Start of Records for this task

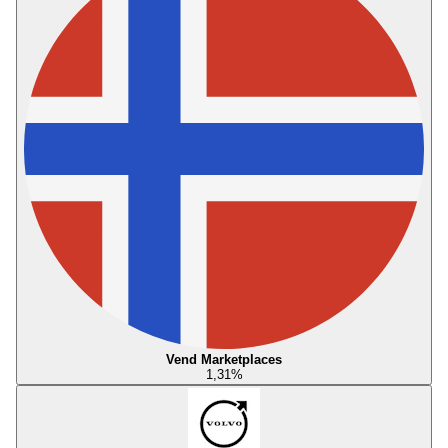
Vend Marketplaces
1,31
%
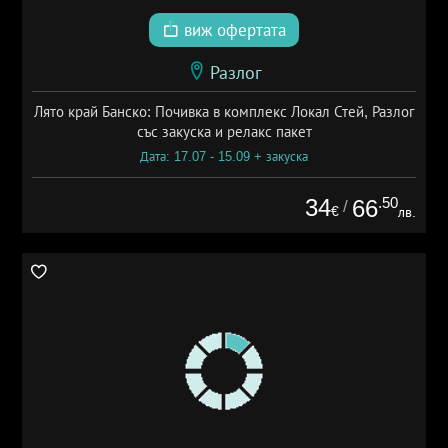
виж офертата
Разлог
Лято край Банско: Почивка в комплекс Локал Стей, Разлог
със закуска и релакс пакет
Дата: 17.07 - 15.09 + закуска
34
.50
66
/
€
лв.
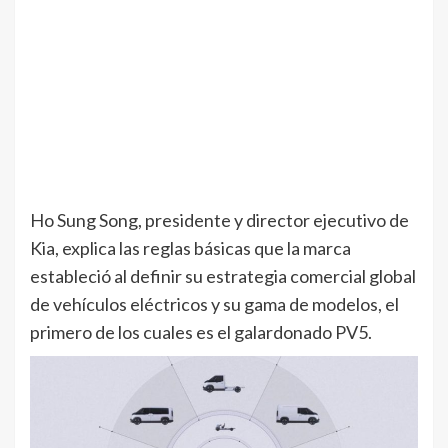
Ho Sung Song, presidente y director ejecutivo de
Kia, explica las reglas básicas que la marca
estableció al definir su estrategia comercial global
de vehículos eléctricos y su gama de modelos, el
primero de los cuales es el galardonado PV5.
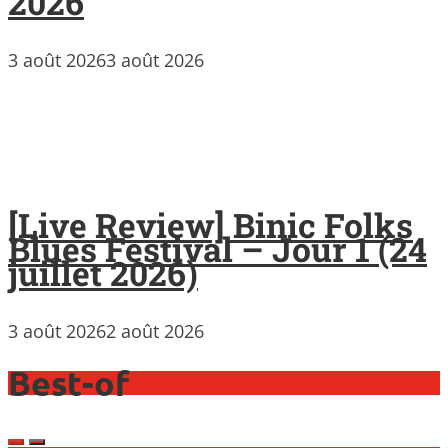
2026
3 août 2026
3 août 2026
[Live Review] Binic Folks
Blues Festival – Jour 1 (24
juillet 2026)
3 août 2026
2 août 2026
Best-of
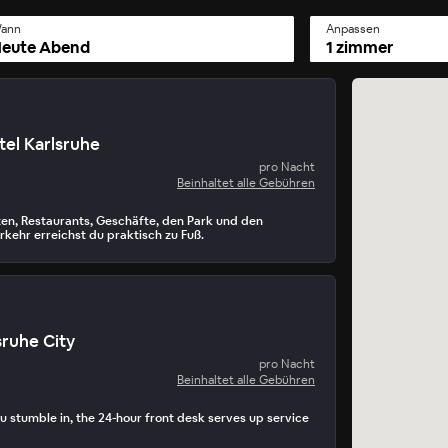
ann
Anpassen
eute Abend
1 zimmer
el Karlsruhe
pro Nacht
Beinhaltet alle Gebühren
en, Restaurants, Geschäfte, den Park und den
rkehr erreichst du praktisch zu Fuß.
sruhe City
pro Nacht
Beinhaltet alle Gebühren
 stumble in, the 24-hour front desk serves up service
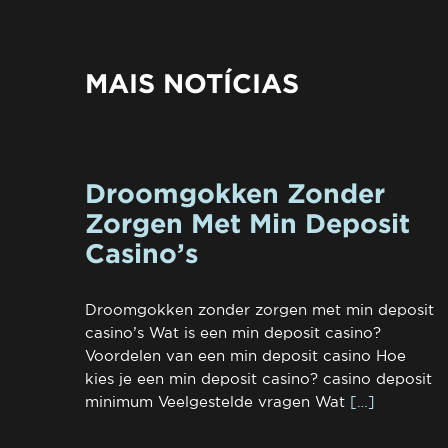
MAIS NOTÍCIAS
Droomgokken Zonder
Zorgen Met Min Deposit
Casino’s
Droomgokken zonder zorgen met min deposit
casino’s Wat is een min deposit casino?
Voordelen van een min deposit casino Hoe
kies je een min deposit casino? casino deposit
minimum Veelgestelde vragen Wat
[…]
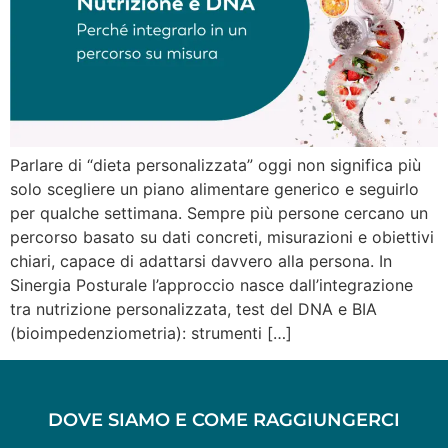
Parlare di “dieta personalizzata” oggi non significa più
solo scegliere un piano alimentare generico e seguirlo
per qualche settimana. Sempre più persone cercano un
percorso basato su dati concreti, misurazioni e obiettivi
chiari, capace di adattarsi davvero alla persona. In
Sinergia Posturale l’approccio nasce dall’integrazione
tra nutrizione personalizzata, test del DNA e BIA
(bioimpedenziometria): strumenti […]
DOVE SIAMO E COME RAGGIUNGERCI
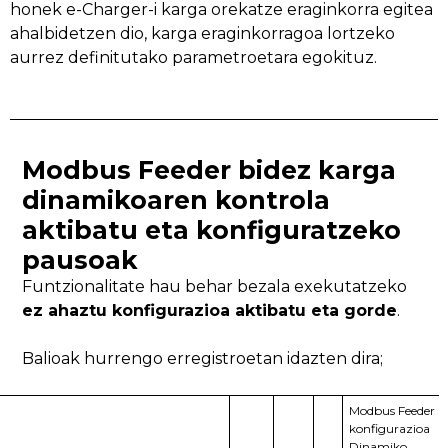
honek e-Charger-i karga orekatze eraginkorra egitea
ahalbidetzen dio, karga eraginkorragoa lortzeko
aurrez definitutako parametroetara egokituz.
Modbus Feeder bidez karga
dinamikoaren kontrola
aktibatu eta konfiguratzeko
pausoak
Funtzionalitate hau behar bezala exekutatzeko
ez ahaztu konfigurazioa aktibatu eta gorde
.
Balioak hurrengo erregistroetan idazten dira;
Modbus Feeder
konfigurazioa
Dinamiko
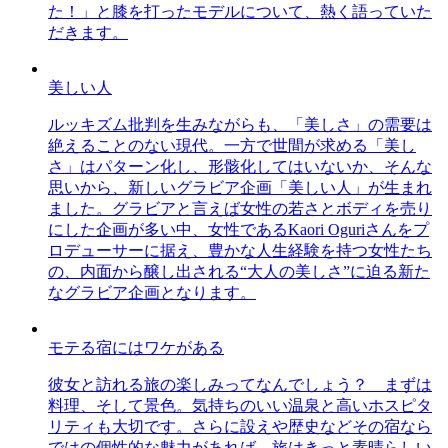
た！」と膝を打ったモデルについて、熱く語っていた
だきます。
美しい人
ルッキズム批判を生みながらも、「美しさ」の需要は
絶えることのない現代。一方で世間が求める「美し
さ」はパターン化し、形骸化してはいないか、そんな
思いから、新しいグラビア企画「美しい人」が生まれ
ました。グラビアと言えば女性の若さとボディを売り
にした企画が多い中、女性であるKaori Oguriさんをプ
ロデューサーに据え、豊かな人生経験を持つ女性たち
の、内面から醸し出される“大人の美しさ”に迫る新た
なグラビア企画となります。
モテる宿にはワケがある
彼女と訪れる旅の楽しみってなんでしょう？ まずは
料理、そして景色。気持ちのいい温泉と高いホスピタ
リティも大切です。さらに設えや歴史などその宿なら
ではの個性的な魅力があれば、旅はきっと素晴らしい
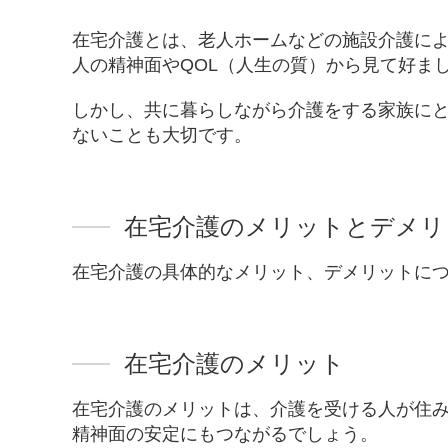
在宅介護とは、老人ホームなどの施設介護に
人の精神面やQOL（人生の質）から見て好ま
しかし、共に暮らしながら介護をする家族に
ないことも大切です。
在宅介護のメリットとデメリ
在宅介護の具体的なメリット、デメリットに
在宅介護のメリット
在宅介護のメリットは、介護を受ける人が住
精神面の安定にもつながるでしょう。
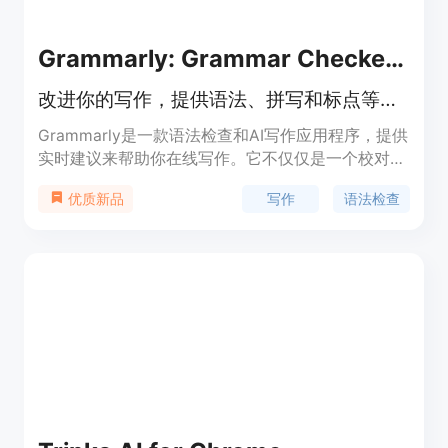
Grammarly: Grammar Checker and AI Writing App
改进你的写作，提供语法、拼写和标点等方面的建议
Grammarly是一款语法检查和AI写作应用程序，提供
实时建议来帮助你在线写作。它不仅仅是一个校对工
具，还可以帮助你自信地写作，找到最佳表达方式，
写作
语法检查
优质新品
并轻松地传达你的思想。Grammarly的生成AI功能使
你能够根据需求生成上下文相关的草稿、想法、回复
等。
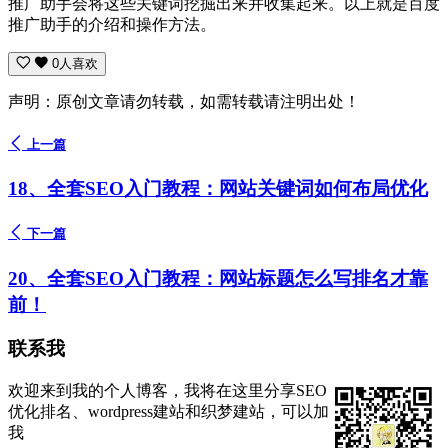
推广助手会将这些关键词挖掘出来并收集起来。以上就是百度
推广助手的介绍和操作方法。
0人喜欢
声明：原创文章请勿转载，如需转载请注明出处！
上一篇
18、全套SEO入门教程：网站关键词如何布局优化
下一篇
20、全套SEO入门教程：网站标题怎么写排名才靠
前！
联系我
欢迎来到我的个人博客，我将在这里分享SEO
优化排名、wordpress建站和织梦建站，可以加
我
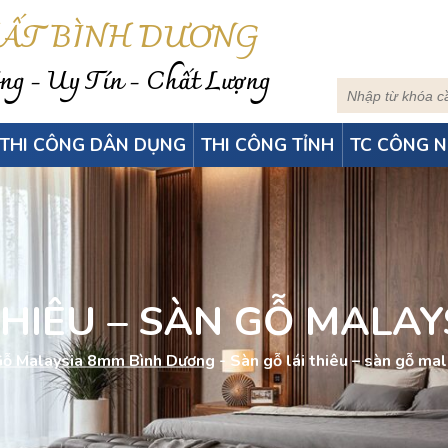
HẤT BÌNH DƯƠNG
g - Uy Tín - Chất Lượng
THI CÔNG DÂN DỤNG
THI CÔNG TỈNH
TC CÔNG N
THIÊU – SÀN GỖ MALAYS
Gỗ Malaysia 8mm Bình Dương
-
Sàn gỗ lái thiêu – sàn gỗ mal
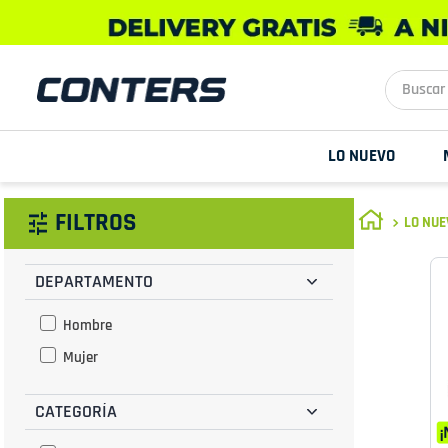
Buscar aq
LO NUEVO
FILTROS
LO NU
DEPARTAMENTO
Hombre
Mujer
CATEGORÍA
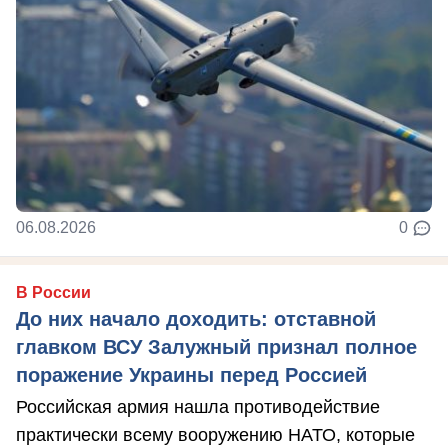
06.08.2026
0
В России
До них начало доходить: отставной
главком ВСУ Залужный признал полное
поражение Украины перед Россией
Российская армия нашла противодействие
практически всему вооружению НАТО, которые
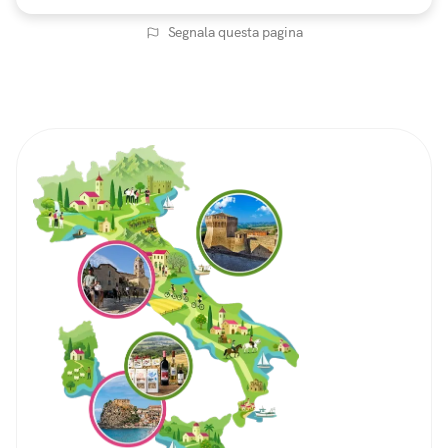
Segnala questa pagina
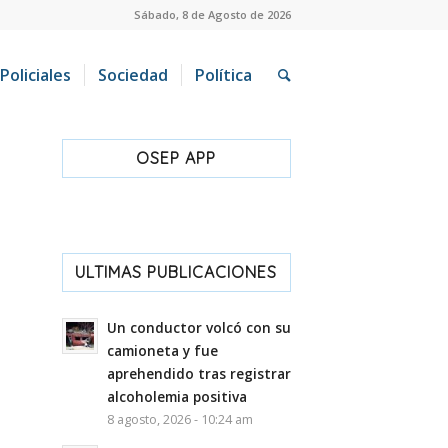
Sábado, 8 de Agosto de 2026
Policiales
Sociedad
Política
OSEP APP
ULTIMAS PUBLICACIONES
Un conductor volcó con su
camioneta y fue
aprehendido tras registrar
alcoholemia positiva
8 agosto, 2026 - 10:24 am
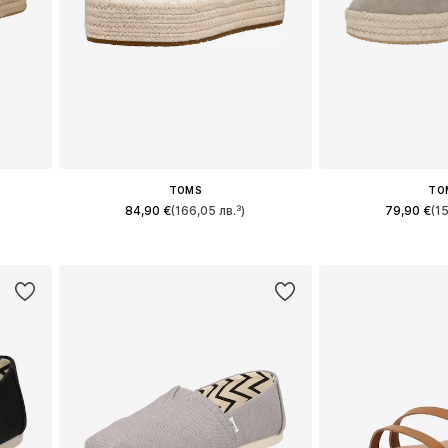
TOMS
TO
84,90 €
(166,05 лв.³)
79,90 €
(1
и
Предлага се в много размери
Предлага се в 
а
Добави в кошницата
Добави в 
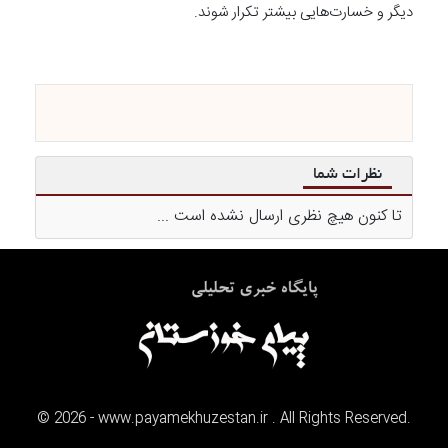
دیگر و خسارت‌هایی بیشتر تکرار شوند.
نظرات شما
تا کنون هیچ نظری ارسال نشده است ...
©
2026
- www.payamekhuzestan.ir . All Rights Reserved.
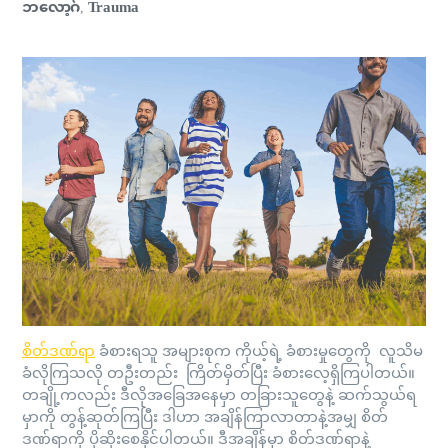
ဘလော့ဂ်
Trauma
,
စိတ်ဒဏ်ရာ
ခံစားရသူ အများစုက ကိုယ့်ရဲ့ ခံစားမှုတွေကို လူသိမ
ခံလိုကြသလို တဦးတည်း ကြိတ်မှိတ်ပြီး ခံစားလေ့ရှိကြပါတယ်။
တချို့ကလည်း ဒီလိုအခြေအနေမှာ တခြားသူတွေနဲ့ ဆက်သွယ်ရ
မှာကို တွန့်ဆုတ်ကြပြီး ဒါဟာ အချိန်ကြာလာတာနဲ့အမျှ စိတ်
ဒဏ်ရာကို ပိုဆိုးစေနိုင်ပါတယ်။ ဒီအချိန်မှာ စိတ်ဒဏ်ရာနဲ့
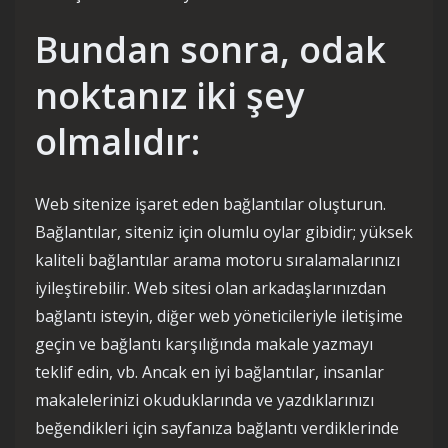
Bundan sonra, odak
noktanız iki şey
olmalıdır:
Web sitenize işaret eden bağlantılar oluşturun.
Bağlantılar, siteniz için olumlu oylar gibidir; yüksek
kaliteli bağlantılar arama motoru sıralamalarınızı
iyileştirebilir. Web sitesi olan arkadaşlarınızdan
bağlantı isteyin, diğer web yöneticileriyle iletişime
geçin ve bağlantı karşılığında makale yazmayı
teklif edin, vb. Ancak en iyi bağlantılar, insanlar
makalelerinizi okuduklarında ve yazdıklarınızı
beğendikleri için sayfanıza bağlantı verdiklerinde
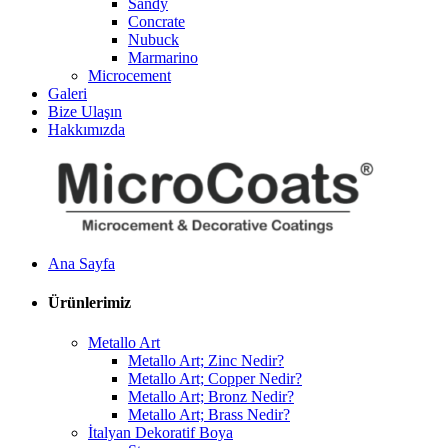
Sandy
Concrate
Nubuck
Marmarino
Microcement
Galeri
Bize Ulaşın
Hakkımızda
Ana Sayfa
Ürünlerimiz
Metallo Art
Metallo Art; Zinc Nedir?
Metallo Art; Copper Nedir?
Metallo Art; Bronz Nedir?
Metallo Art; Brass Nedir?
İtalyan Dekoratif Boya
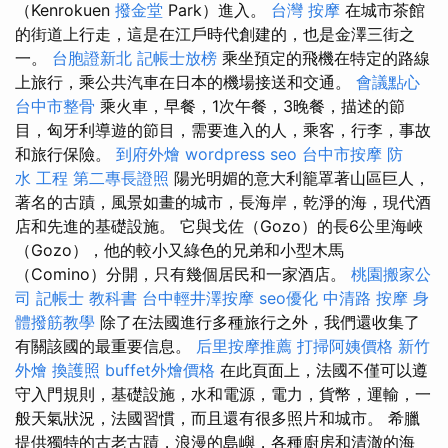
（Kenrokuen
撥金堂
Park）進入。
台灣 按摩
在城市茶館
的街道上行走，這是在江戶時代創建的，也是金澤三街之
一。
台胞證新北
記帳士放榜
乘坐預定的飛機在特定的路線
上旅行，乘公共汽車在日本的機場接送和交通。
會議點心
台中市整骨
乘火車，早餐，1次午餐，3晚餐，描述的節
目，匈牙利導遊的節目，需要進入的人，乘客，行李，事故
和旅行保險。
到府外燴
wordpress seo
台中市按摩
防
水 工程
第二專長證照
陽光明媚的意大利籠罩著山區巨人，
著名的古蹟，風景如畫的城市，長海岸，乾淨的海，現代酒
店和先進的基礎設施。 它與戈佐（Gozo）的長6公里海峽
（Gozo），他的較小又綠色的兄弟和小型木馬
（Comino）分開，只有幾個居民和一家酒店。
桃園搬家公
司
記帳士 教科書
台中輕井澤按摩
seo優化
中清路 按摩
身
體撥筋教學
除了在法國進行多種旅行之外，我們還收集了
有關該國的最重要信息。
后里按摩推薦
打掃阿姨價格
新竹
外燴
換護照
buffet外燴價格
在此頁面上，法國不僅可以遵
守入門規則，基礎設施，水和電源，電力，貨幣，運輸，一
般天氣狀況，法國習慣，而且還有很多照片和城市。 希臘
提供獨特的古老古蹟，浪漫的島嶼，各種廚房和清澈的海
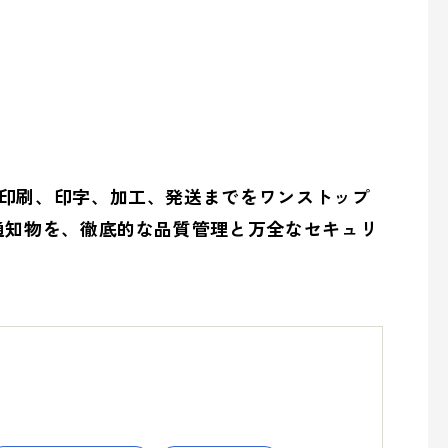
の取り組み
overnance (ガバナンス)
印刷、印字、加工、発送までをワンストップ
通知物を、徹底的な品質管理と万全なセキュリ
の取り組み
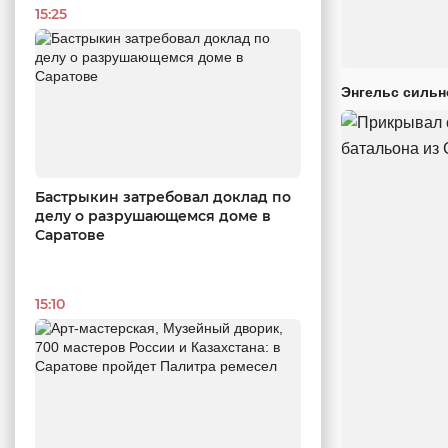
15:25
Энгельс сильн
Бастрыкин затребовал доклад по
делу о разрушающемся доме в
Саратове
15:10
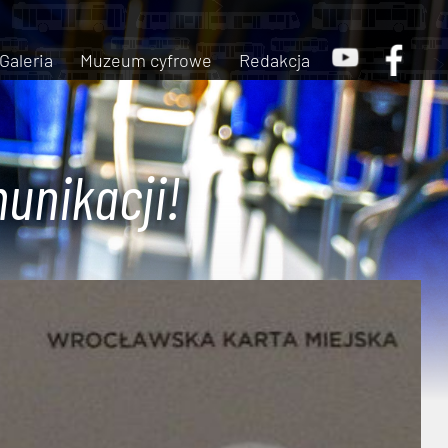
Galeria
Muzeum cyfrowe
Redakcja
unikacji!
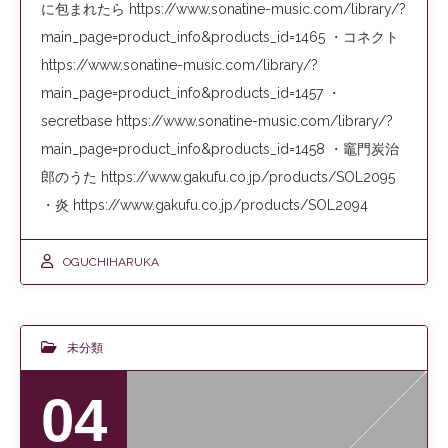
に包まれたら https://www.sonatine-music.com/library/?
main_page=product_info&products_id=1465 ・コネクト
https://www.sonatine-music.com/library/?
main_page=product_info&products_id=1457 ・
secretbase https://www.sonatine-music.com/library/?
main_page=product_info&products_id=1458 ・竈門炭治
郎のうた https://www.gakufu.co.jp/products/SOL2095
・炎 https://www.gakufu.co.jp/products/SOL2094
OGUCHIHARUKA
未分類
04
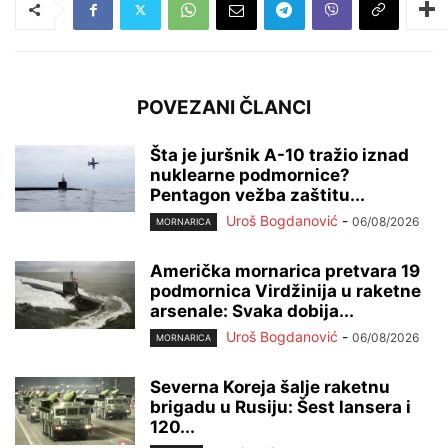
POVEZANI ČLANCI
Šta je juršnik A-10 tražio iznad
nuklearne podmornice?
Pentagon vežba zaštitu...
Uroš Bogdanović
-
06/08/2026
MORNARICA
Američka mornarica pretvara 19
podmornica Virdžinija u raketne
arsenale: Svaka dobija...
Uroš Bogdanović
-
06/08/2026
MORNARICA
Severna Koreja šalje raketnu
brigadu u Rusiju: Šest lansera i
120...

End of Records for this task

Goal of the exercise. Copy out word for word everything in the material from the line containing "non significa più" down through the line containing "DOVE SIAMO E COME RAGGIUNGERCI", including both of those lines.

Response to this exercise.
Parlare di “dieta personalizzata” oggi non significa più
solo scegliere un piano alimentare generico e seguirlo
per qualche settimana. Sempre più persone cercano un
percorso basato su dati concreti, misurazioni e obiettivi
chiari, capace di adattarsi davvero alla persona. In
Sinergia Posturale l’approccio nasce dall’integrazione
tra nutrizione personalizzata, test del DNA e BIA
(bioimpedenziometria): strumenti […]
DOVE SIAMO E COME RAGGIUNGERCI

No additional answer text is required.